Looking back, if I think about what science has given me, I could write many pages! On a professional level, it has taught me to open my mind, to ask, to be tenacious, to get up after falling. Science helps you structure your brain, learn new things, find out why, the wheel never stops. On a personal level, science has offered me the opportunity to meet wonderful people, to travel, to grow as a person and be happy.
On the other hand, I can also say what I like the least. In my laboratory years, the worst thing was working with animals (fish, frogs, rats and mice). I am aware that they are necessary to advance knowledge and research, but it is the part of the work that I do not miss.
My interest in science was piqued when I was little (even if I didn't know it), as my father and I assembled remote controlled planes and flew them every weekend. I was always very curious to understand how things worked around me, but I was also very into art subjects. As a child, I imagined myself as an adult as a painter, writer and fighter pilot, although the latter remained in a childhood dream.
Once at the secondary school, I realized that, although I still loved art subjects, I really liked mathematics, physics and chemistry, and I began to think that I could look for work in those fields. I was not very clear about what I wanted to do until I discovered that there was a career in Biomedical Engineering, in which I could combine the engineering part with the human body. I studied that degree at the Carlos III University of Madrid, and after that, I did a master's degree in the same field.

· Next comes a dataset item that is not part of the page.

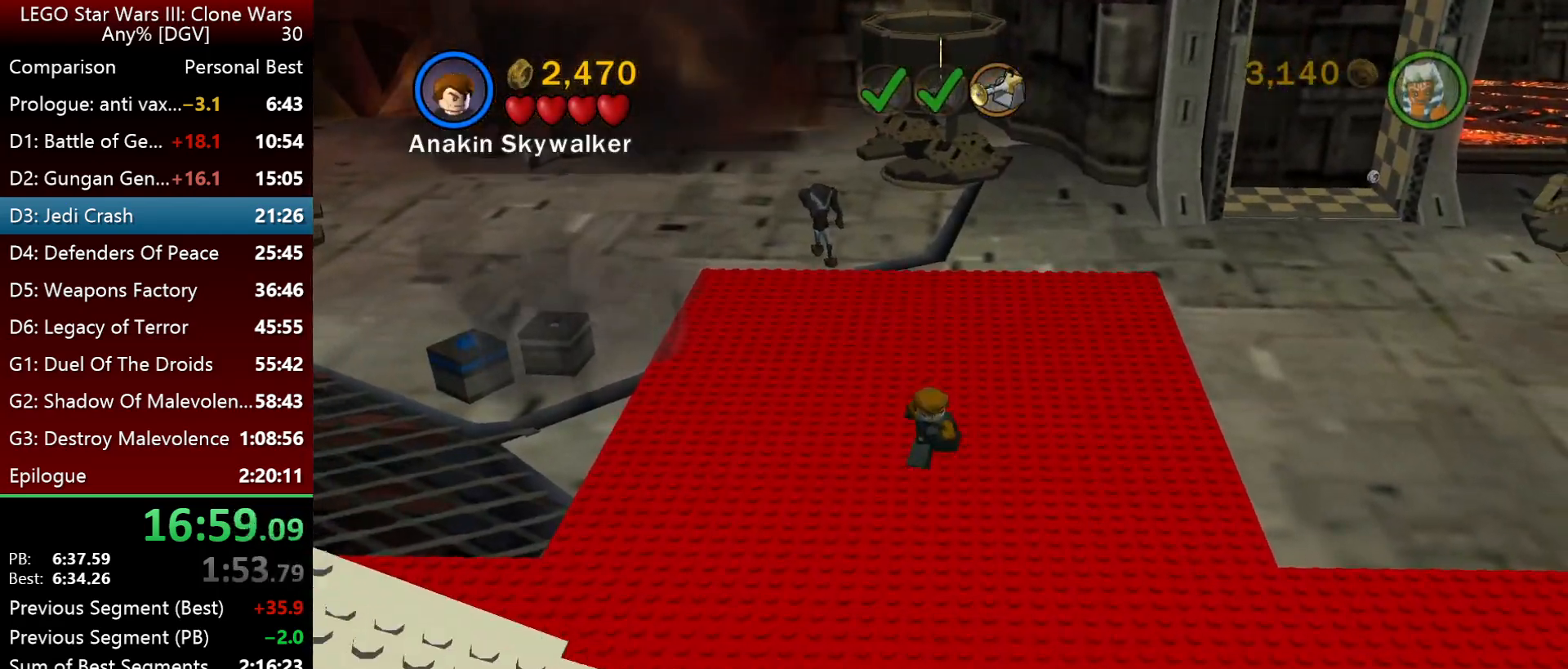
{"keys": [], "events": [[83, "f2", "down"], [150, "f2", "up"], [250, "f2", "down"], [317, "f2", "up"], [417, "f2", "down"], [483, "f2", "up"]]}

Now I work as a predoctoral researcher at the BBRC, where science continues to give me the ability to assemble other types of “planes” with a goal that I love. Science allows me to see the world from a "why does it happen?" and a “how does it work?” and it gives me the possibility to try to answer those questions using logical and critical reasoning. Although I still have a lot to learn, I think it is a tough road, but very satisfying.
As for my references, on a personal level they are my parents, because if I think about how I got to where I am now, it's all thanks to them. On a scientific level, I had professors in my degree (Juan José Vaquero, Arrate Muñoz and Javier Pascau), who made me passionate about Biomedical Engineering and wanted to continue studying and researching. And currently, my great references are my mentors Juan Domingo Gispert and Verónica Vilaplana, from whom I am learning a lot and they motivate me to continue searching and answering the right questions in the best possible way.
In short, what I like most about my job is the flexibility and dynamics: you always have to be learning new things and looking for new questions. And, in my case, being able to contribute in the field of Alzheimer's disease is what motivates me the most to give my all in my work.
Currently, 67% of the BBRC staff are women who occupy different positions of responsibility and come mainly from scientific-technical careers: Medicine, Nursing, Psychology, Mathematics, Statistics, Physics, Biochemistry, Biology, Computer Engineering or Biomedical Engineering, among others.
In parallel, the BBRC has recently signed the 12 commitments of the Charter of Hypatia of Alexandria for gender equality and female leadership in science. The scientific manager of the center, Dr. Karine Fauria, is the BBRC's equality agent for the activation of these commitments in an initiative promoted by AQuAS with the support of the Department of Health and the 'la Caixa' Foundation.
The United Nations General Assembly promoted the International Day of Women and Girls in Science with the aim of achieving full and equitable access and participation in science, and achieving gender equality and the empowerment of women and girls.